## Supplied passage

---

The State Department writes about the 60th anniversary:
On June 5, 1947, U.S. Secretary of State George C. Marshall addressed the graduating class at Harvard University in Cambridge, Massachusetts, delivering a 12-minute speech that changed the world. Within days, his remarks became known as the Marshall Plan. The following month, European leaders met in Paris to discuss how they could cooperate regionally to qualify for Marshall’s offer of massive U.S. financial assistance. Ten months after Marshall’s speech, the U.S. Congress overwhelmingly approved the European Recovery Program. (...) By the time the Marshall Plan ended in 1952 – five years after Marshall’s speech – the United States had invested $13.3 billion, and the years 1948 to 1952 had recorded the fastest economic growth in European history.

---

Dataset rows
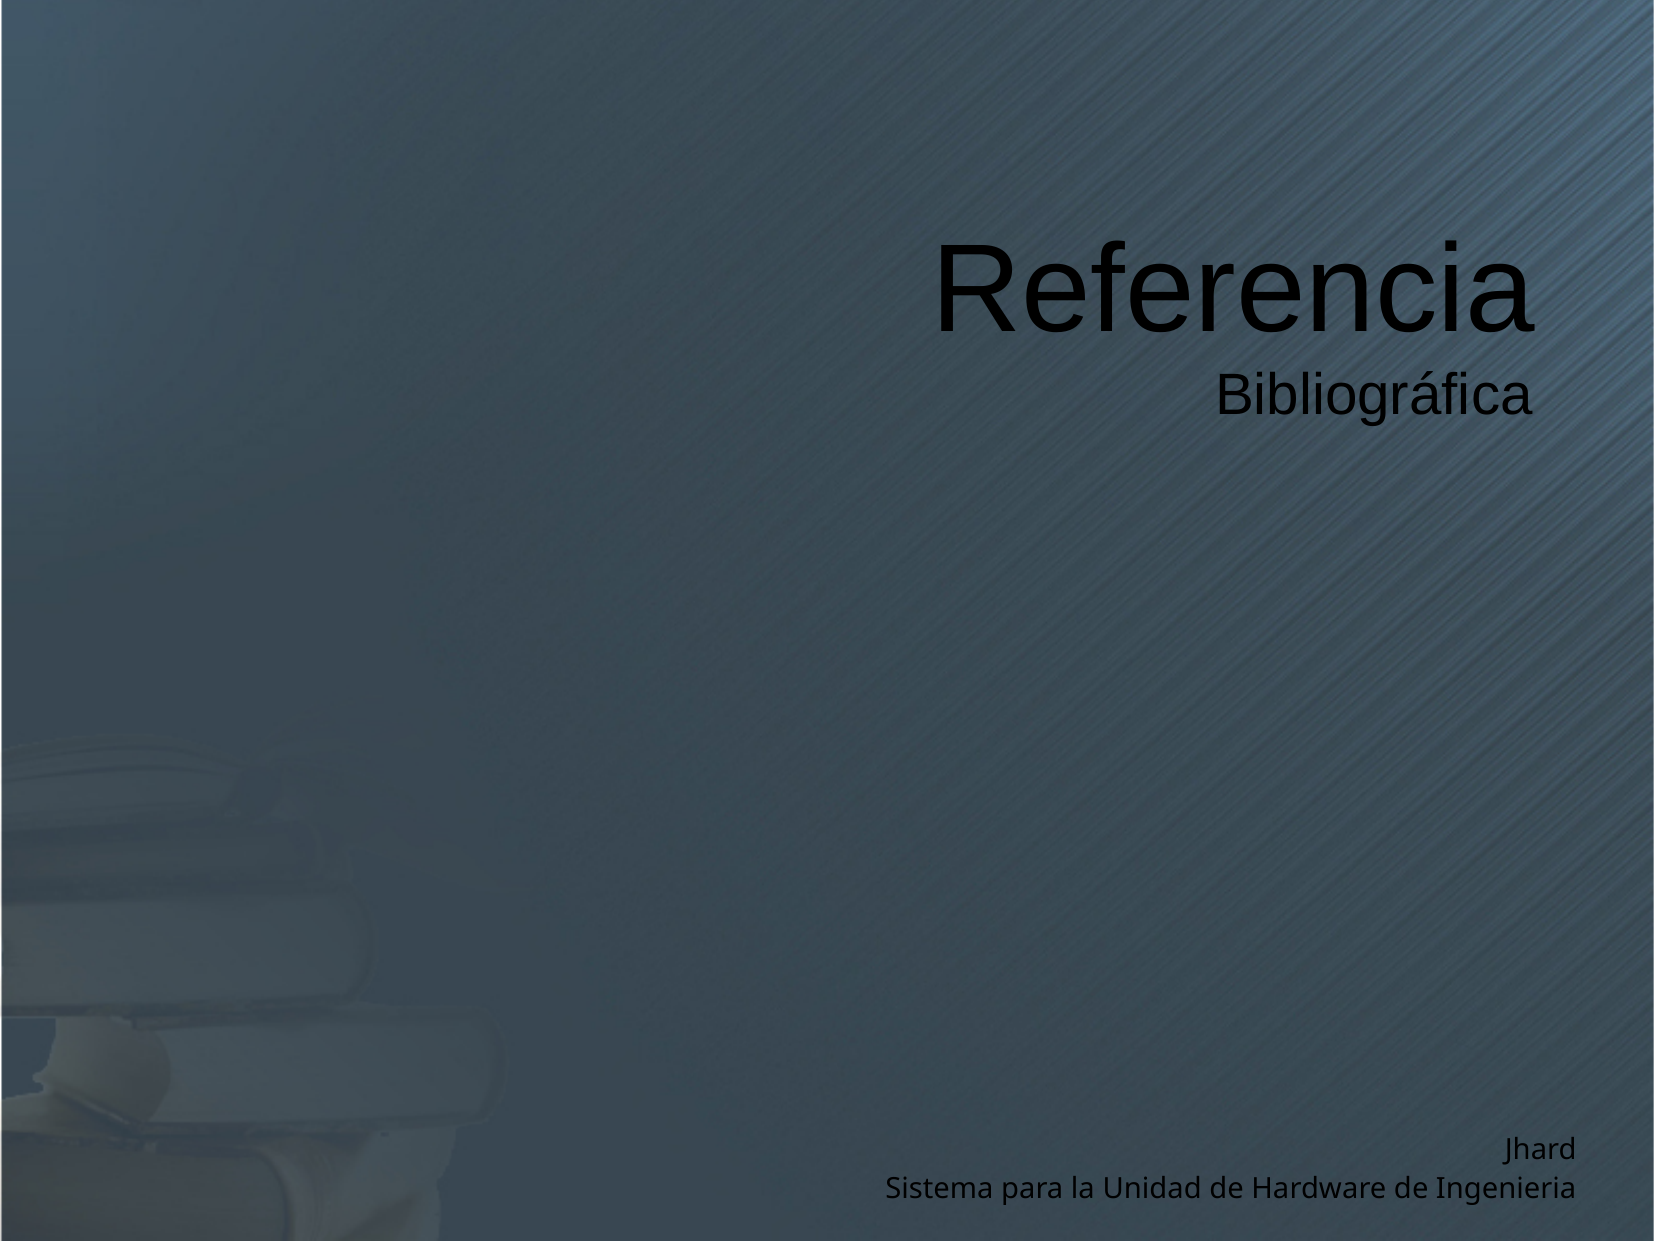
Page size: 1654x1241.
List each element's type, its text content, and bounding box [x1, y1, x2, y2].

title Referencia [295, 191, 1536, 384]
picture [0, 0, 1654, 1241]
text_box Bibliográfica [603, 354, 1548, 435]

---

## Tasks and exercises
a) Reproduce the dataset rows above word for word, omitting the pictures from your answer.
b) Pick up the Marshall Plan passage after its final sentence and carry it forward.

## Answers to the exercises
a)
Page size: 1654x1241.
List each element's type, its text content, and bounding box [x1, y1, x2, y2].

title Referencia [295, 191, 1536, 384]
picture [0, 0, 1654, 1241]
text_box Bibliográfica [603, 354, 1548, 435]

b)
Writing for the German Embassy in Washington DC, Susan Stern describes how the Marshall plan worked and explains the pro-American myth that is so popular in Germany:
Many Germans believe that the Marshall Plan was alone responsible for the economic miracle of the Fifties. And when scholars come along and explain that reality was far more complex, they are sceptical and disappointed. They should not be. For the Marshall Plan certainly did play a key role in Germany's recovery, albeit perhaps more of a psychological than a purely economic one. The Plan gave the Germans back some of their self-esteem. It opened up new perspectives. It gave them the boost - a positive mind-set - which released their energies and made them work all the harder to rebuild their country. The Marshall Plan did what it set out to do - help people help themselves. Because of the Marshall Plan myth, a lot of East Germans and Eastern Europeans immediately invoked the Marshall Plan after the communist regimes tumbled and the extent of their own economic plight became only too clear. In fact, as Western leaders searched for ways to help, the Marshall Plan became a buzzword.
Thank you nevertheless!
June 5, 1972, was the 25th anniversary of George Marshall's Harvard speech, and German Chancellor Willy Brandt was determined to come up with a very special anniversary present as a sign of his nation's appreciation. He flew to Harvard with a moving speech in one pocket and a large check in the other. His thank-you gift: the "German Marshall Fund of the United States," an independent American foundation to be paid for by Germany, and designed to "increase understanding, promote collaboration, and stimulate exchanges of practical information between the United States and Europe."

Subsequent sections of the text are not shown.